Tesla's FSD Faces Credibility Crisis as Former Employees Refuse to Ride in the System
Former Tesla employees who helped train the company's Full Self-Driving system are openly refusing to ride in vehicles equipped with it, raising serious questions about the gap between Tesla's public safety claims and what insiders actually witnessed during development. According to a Reuters investigation published on May 28, 2026, ten former Tesla employees, including nine data labelers and one former Autopilot engineer, expressed widespread distrust in FSD's safety.
What Are Former Tesla Insiders Saying About FSD Safety?
The concerns from these former employees are striking in their directness. Seven of the nine data labelers explicitly stated they would not ride in a Tesla vehicle with FSD enabled. One former employee said, "We've all seen FSD fail," and directly contradicted Elon Musk's public claims about the system's capabilities. Another former employee was even more blunt, stating they wouldn't ride in a Tesla Robotaxi even if paid to do so.
These workers had spent considerable time reviewing vast amounts of FSD driving footage used to train the software to avoid repeating mistakes. Their frontline perspective on the system's performance carries particular weight because they saw the raw data behind the technology before it reached consumers. According to their accounts, they frequently observed FSD-equipped vehicles speeding during testing, yet engineers and management appeared not to treat such issues as high-priority concerns.
How Does This Compare to Competitors' Liability Approaches?
Tesla's approach to FSD liability stands in sharp contrast to recent moves by competitors. While Tesla continues to stress that drivers must remain attentive and monitor road conditions at all times while using FSD, and has not made any formal, comprehensive compensation guarantee, other automakers are taking different stances. BYD, the Chinese automaker, announced on May 28, 2026, that it will provide 100% compensation for accidents occurring while using its God's Eye Level 2+ Urban NOA (Navigation-Assisted Driving) and Intelligent Parking features, without any cap on payout amounts.
This represents a fundamental philosophical difference. BYD became the first major global automaker to explicitly assume manufacturer liability for accidents occurring during the use of driver-assistance systems. The compensation covers vehicle repair costs, third-party property damage, and legal liabilities arising from personal injury, and is offered free of charge without affecting the customer's insurance premium for the following year. The core significance of BYD's move lies in its willingness to take responsibility for technology failures, whereas Tesla has traditionally emphasized that drivers bear primary responsibility in incidents involving Level 2 and 3 Advanced Driver Assistance Systems (ADAS).
Steps to Understanding the Safety Debate Around Self-Driving Systems
- Level 2 vs. Level 3 Systems: Level 2 systems like Tesla's FSD require drivers to remain engaged and ready to take control at any moment, meaning the driver retains primary responsibility.

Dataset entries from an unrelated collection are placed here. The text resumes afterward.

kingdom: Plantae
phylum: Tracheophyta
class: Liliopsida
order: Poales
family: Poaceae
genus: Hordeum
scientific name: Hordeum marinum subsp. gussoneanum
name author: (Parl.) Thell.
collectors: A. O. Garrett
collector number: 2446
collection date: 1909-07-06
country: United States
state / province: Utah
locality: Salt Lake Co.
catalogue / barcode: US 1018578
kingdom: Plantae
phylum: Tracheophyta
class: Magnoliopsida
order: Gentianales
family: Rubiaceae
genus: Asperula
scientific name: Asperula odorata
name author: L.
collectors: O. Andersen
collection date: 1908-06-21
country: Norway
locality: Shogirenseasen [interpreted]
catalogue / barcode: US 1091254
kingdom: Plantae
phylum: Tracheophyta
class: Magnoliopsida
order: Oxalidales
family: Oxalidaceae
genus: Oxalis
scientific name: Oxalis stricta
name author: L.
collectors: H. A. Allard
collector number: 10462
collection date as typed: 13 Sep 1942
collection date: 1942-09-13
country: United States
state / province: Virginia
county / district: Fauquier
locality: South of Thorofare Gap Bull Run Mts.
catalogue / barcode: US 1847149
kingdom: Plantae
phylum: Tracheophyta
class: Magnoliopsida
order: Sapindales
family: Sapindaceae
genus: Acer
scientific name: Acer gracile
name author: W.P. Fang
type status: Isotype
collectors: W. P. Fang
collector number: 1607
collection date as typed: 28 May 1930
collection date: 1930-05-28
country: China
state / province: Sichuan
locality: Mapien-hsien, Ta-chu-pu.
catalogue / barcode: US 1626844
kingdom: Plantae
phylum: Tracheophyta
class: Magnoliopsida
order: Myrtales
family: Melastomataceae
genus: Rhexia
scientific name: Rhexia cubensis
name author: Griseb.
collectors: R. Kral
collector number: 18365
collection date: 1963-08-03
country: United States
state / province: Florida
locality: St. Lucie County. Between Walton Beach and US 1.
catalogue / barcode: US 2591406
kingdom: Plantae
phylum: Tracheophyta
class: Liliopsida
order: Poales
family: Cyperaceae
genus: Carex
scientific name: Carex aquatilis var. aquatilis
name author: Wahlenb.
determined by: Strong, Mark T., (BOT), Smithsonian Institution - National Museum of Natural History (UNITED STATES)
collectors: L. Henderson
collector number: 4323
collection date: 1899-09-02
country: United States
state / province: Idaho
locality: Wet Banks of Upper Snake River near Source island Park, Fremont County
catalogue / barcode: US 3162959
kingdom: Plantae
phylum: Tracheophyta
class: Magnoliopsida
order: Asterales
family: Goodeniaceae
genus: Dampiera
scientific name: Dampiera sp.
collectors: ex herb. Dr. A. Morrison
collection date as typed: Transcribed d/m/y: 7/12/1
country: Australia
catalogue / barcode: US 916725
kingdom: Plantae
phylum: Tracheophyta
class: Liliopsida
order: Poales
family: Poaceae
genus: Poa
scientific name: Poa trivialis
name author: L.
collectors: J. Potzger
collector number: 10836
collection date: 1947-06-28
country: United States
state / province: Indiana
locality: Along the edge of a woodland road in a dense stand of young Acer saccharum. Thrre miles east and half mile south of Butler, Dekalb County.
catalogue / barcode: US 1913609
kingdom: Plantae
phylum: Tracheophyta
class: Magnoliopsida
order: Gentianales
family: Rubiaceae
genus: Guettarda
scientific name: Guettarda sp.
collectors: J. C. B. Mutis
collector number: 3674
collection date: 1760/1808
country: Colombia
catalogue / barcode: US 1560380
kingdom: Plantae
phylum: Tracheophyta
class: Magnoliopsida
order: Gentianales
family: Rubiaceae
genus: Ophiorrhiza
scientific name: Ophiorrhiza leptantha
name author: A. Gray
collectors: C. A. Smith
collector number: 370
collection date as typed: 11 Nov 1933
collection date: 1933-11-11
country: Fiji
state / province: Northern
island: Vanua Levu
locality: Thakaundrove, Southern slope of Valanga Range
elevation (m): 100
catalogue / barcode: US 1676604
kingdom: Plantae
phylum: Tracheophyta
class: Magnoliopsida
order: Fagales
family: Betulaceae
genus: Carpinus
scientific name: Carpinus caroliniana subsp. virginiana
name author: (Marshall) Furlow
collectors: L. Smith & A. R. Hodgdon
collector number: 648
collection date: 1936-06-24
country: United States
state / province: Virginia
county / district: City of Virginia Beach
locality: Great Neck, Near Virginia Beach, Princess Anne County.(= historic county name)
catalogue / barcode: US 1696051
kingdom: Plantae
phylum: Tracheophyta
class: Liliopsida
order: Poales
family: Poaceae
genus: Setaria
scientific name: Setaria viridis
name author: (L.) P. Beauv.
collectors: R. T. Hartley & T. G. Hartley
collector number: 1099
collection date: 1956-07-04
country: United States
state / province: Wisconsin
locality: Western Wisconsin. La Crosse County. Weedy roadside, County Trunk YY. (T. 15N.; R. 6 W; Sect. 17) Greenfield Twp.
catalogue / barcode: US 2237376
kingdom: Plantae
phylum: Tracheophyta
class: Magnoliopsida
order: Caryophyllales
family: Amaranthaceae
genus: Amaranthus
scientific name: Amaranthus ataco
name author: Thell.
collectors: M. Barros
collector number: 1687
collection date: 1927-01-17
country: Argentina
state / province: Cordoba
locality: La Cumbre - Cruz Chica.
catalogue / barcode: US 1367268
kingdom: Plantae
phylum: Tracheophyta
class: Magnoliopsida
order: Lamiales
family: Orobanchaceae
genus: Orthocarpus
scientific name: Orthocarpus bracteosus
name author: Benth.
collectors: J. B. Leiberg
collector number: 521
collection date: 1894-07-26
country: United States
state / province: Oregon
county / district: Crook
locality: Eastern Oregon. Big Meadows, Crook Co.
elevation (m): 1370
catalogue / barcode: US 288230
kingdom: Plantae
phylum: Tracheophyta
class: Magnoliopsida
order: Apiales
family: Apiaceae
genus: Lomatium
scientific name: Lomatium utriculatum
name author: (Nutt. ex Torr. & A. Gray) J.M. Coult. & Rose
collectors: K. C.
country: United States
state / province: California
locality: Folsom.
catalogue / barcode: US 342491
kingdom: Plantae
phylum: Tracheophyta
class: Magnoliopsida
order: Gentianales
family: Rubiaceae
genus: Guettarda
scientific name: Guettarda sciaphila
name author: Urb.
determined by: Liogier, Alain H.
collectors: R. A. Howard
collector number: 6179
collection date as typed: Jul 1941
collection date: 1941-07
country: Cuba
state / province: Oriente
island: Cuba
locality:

Level 3 systems allow more autonomous operation but still require driver availability. Understanding this distinction is crucial because it affects who bears liability when accidents occur.
- Manufacturer Liability Models: Traditional automakers have emphasized driver responsibility, arguing that since drivers must monitor the road, they should bear primary liability. BYD's new approach assumes manufacturer responsibility if the system fails while being used correctly, fundamentally shifting the risk model and signaling confidence in the technology.
- Data Labeling and Training: Self-driving systems rely on human workers reviewing thousands of hours of driving footage to label scenarios and train the AI. The quality and thoroughness of this labeling process directly impacts system safety, which is why insider perspectives from former data labelers carry significant weight in assessing real-world performance.
The credibility gap between Tesla's public messaging and what former insiders witnessed during development work represents a significant challenge for the company. While Tesla has positioned FSD as approaching full autonomy, the testimony from employees who directly observed the system's performance suggests the reality may be more complicated. The fact that people who worked on training the system itself express reluctance to trust it as passengers raises questions that extend beyond typical competitive rivalry.
BYD's willingness to back its technology with unlimited manufacturer liability, even if limited to one year and the Chinese market, sends a powerful market signal about technological confidence. Whether this approach will pressure Tesla and other competitors to adopt similar liability models remains to be seen, but it introduces a new dimension to the autonomous driving competition: not just technical capability, but willingness to stand behind that capability with financial responsibility.
The contrast between insider skepticism and public confidence in FSD highlights an ongoing tension in the autonomous vehicle industry. As these systems move closer to widespread deployment, the gap between what developers claim and what those closest to the technology actually believe about its safety will likely become an increasingly important factor in consumer adoption and regulatory approval.